# [SET PROBLEM A]
Write out the stretch of the live acts article from "Want heavy? You've" through "feted live act.", copying it word for word.

# [TEXT EXCERPT]
The 30 best live acts in the world today
16th Jun 2011 | 22:00
The 30 greatest live acts in the world today
With festival season upon us once again and a mud-splattered summer of carnage under canvas in prospect, there's no time like the present to find out which band or solo artist blows the competition away. When it comes to electrifying live performances, who rocks the hardest? Who puts on the greatest show on earth?
You voted in your thousands, and now it's time to find out the results. Here are the 30 greatest live bands and solo artists in the world today, as voted for by you. Click onwards to find out who is the hottest ticket on the planet...
Arguably the biggest rap artist on the planet, Jigga is also a live force to be reckoned with. The man sure knows how to put on a show.
His ’08 appearance at Glastonbury is the perfect testament to why Jay-Z deserves a place on our list. Following months of controversy about his selection as the festival’s first ever hip-hop headliner, and a war of words with Noel Gallagher, Jay-Z turned up and casually treated a huge crowd to a set pack with stone cold classics - plus a somewhat satirical cover of Oasis’s Wonderwall.
Not only the perfect way to cement rap’s place at the heart of mainstream music, but one of the best headlining sets Pilton has seen in recent years…
"This is a song off our new record" is the kind of introduction guaranteed to please the die-hard fans but send the neutrals galloping towards the bar.
To be fair to Neal Schon et al, there's much more to Journey than one big hit, but when it comes to winning over an audience, it certainly helps to have a tune in your setlist so colossal that it can't fail to bring the house down. Yep, it's that one. We don't even have to mention it by name.
If you’re struggling to understand the concept of stage presence, take a look at Beyoncé in action. TV talent show judges are often heard to make the vacuous claim that a contestant has ‘owned the stage’, but Beyoncé actually does.
The quality of her vocal performances shouldn’t be underestimated, either, nor should the tightness of her band. She’ll have Glastonbury 2011 in her pocket.
Kanye totally proves the rule - prominent in hip-hop - that the more detached from reality you are, the more exciting a performer you become.
Sure, it might grate on some when he burst onstage at an awards show at the expense of Taylor Swift, but when he’s touring his bonkers-but-brilliant new album with overblown stage shows and troupes of ballet dancers in tow, who’s going to complain that he’s gone a bit nuts?
Oakland, CA's heaviest sons have been tearing audiences a new one since 1992 and 2007's The Blackening was acclaimed by the rock press as one of the leading heavy metal albums of the last decade.
Want heavy? You've got ten tons of it.
The Black Keys
Few bands can pull-off garage blues-rock with the integrity, authenticity and passion of The Black Keys.
There may only be two of them, but these boys can make the sort of glorious racket with just a guitar and a drum kit that most five-piece bands would sell an internal organ to be able to crank out.
They may have alienated the drum ‘n’ bass community that initially embraced them, but Pendulum can take comfort in the fact that their swerve to an electro-rock path has helped them to become a feted live act.
Their incendiary shows have proven to be particularly popular on the festival circuit: you don’t want to be the band playing on the other stage during their time slot.

# [RECORDS]
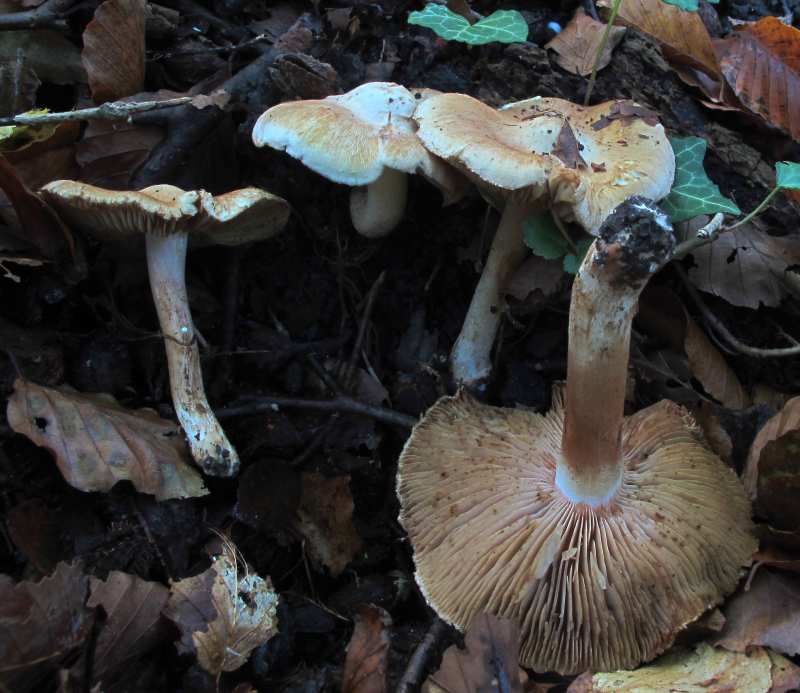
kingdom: Fungi
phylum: Basidiomycota
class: Agaricomycetes
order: Agaricales
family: Inocybaceae
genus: Inocybe
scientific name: Inocybe incarnata
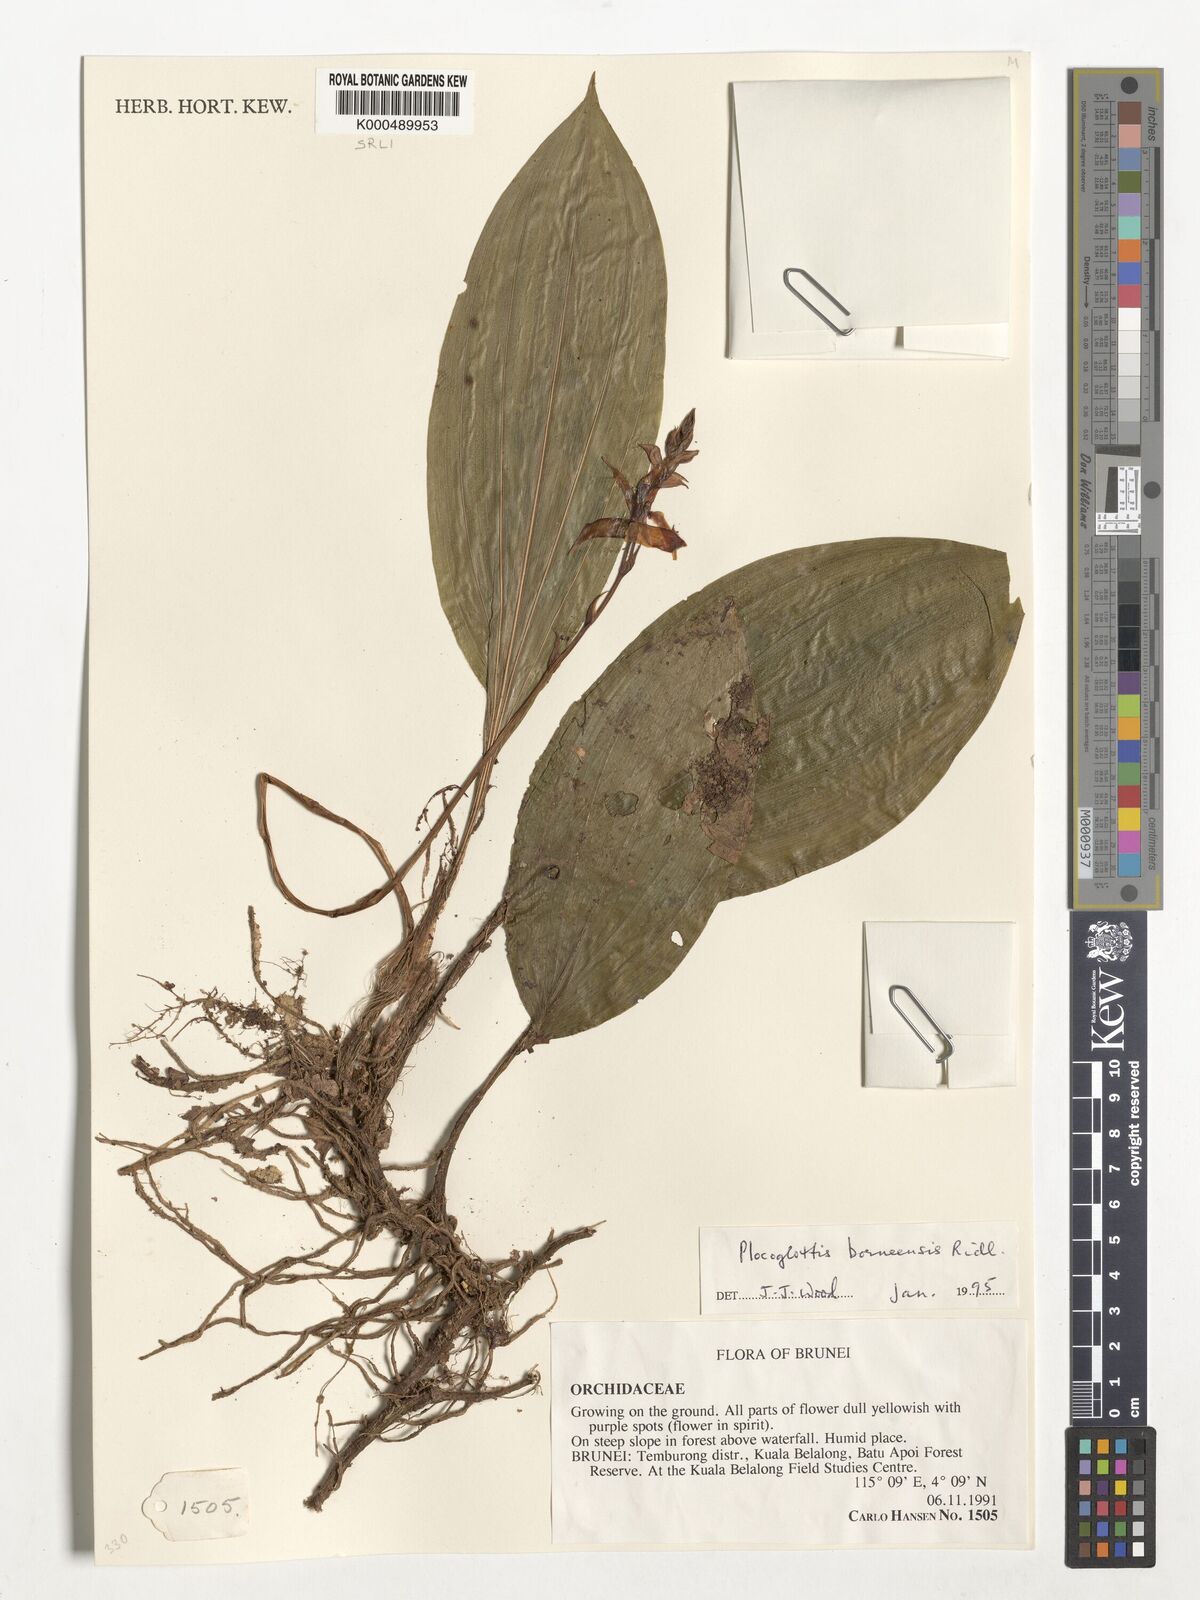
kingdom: Plantae
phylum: Tracheophyta
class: Liliopsida
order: Asparagales
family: Orchidaceae
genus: Plocoglottis
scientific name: Plocoglottis borneensis
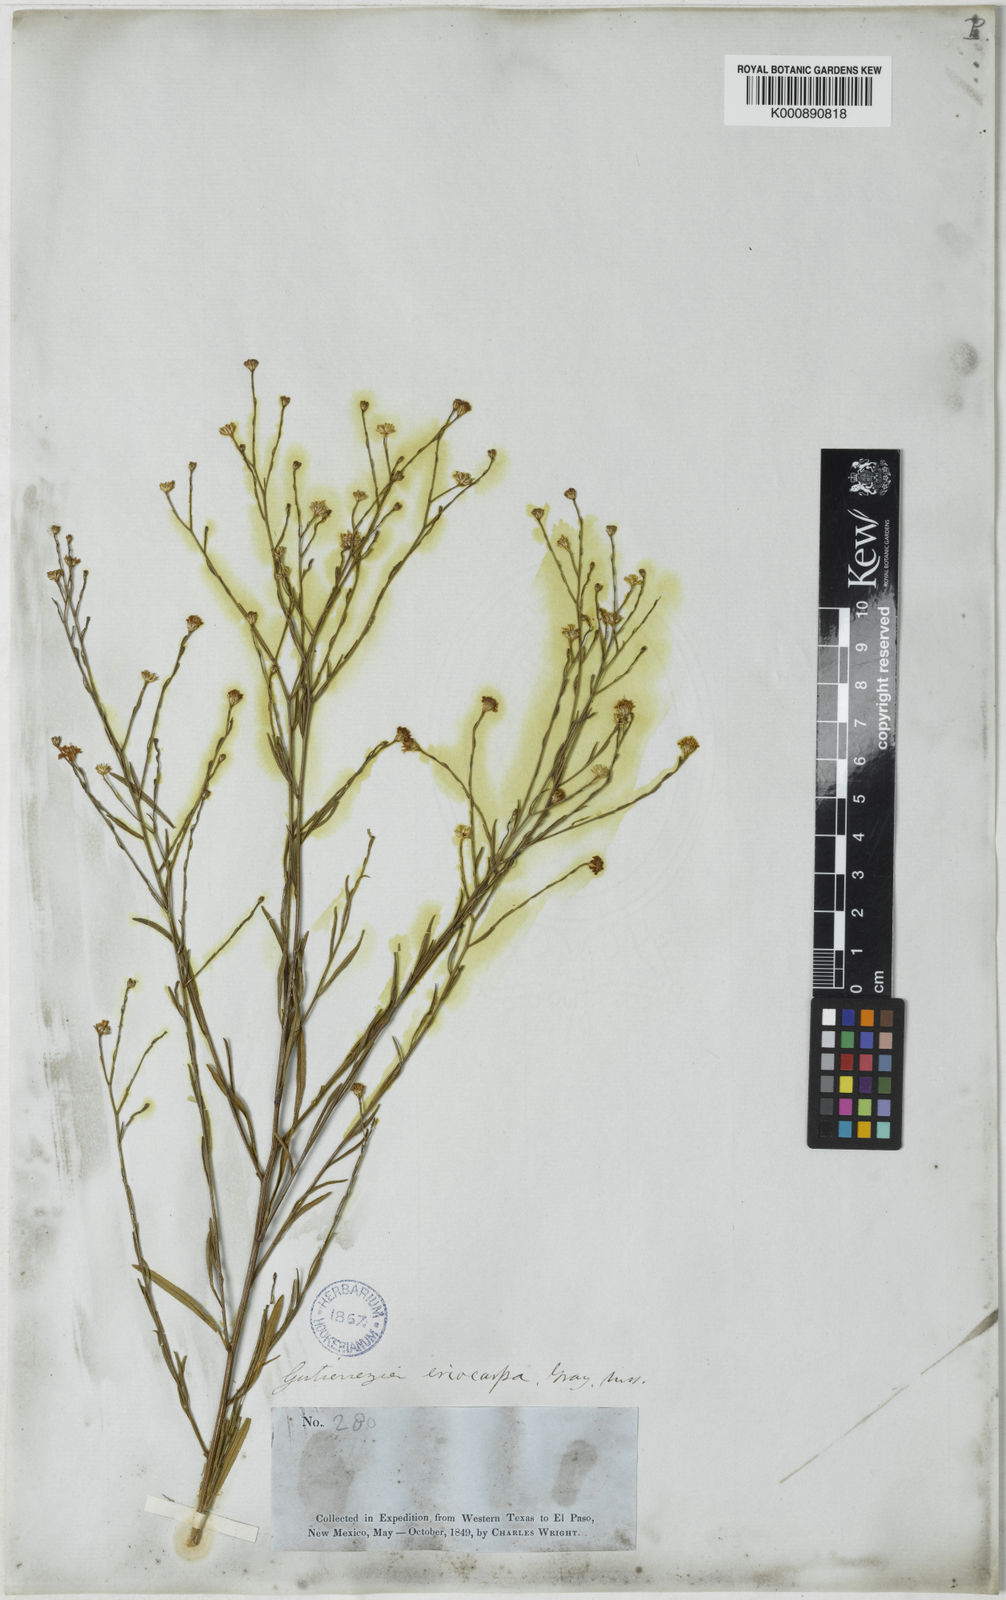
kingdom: Plantae
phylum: Tracheophyta
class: Magnoliopsida
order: Asterales
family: Asteraceae
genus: Gutierrezia
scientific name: Gutierrezia sphaerocephala
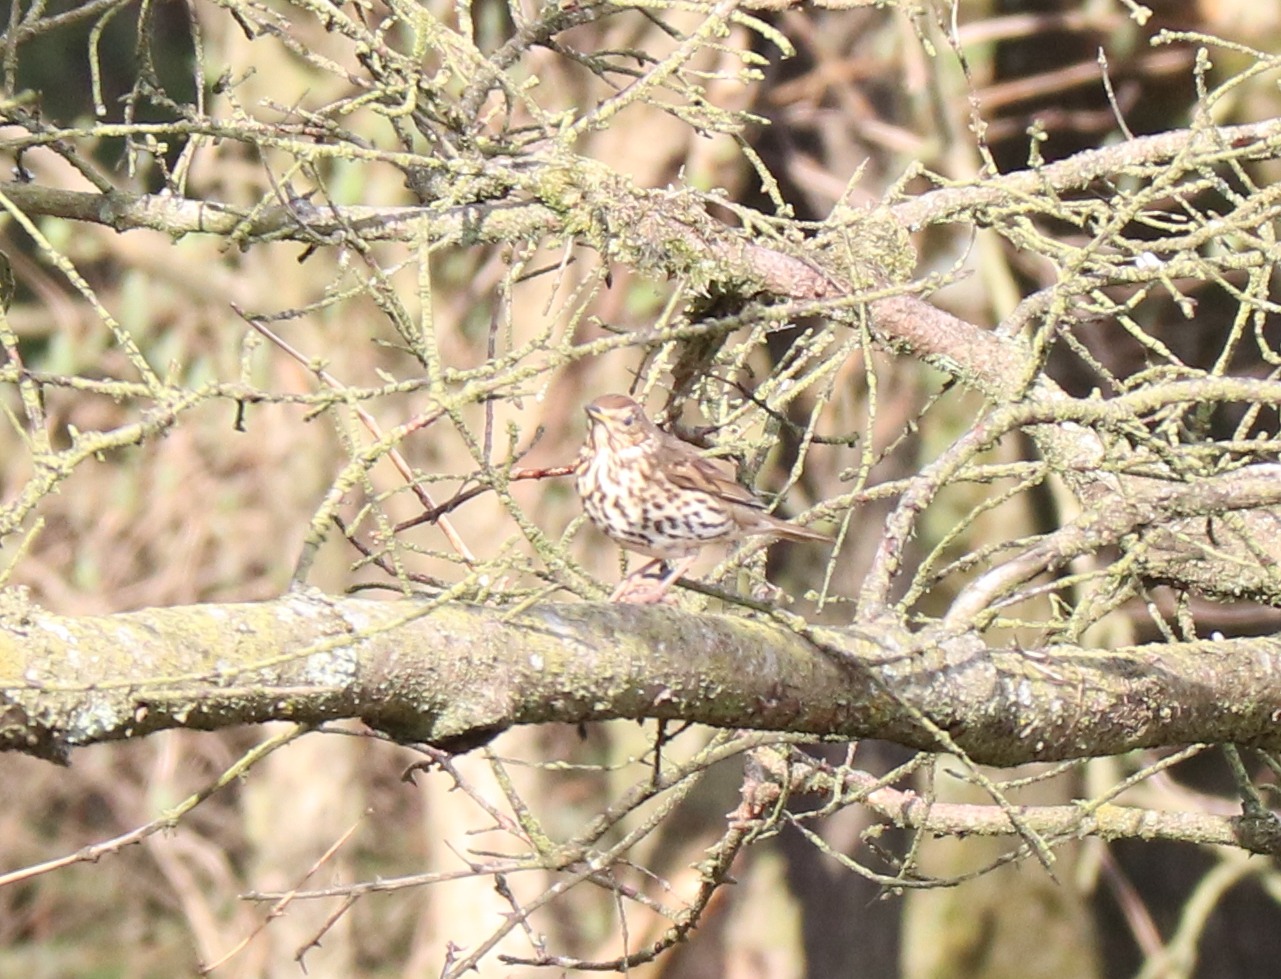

# [SET PROBLEM B]
Give the classification lines of all the entries above again, word for word, and leave the pictures out.

# [CORRECT ANSWER A]
Want heavy? You've got ten tons of it.
The Black Keys
Few bands can pull-off garage blues-rock with the integrity, authenticity and passion of The Black Keys.
There may only be two of them, but these boys can make the sort of glorious racket with just a guitar and a drum kit that most five-piece bands would sell an internal organ to be able to crank out.
They may have alienated the drum ‘n’ bass community that initially embraced them, but Pendulum can take comfort in the fact that their swerve to an electro-rock path has helped them to become a feted live act.

# [CORRECT ANSWER B]
kingdom: Fungi
phylum: Basidiomycota
class: Agaricomycetes
order: Agaricales
family: Inocybaceae
genus: Inocybe
scientific name: Inocybe incarnata
kingdom: Plantae
phylum: Tracheophyta
class: Liliopsida
order: Asparagales
family: Orchidaceae
genus: Plocoglottis
scientific name: Plocoglottis borneensis
kingdom: Plantae
phylum: Tracheophyta
class: Magnoliopsida
order: Asterales
family: Asteraceae
genus: Gutierrezia
scientific name: Gutierrezia sphaerocephala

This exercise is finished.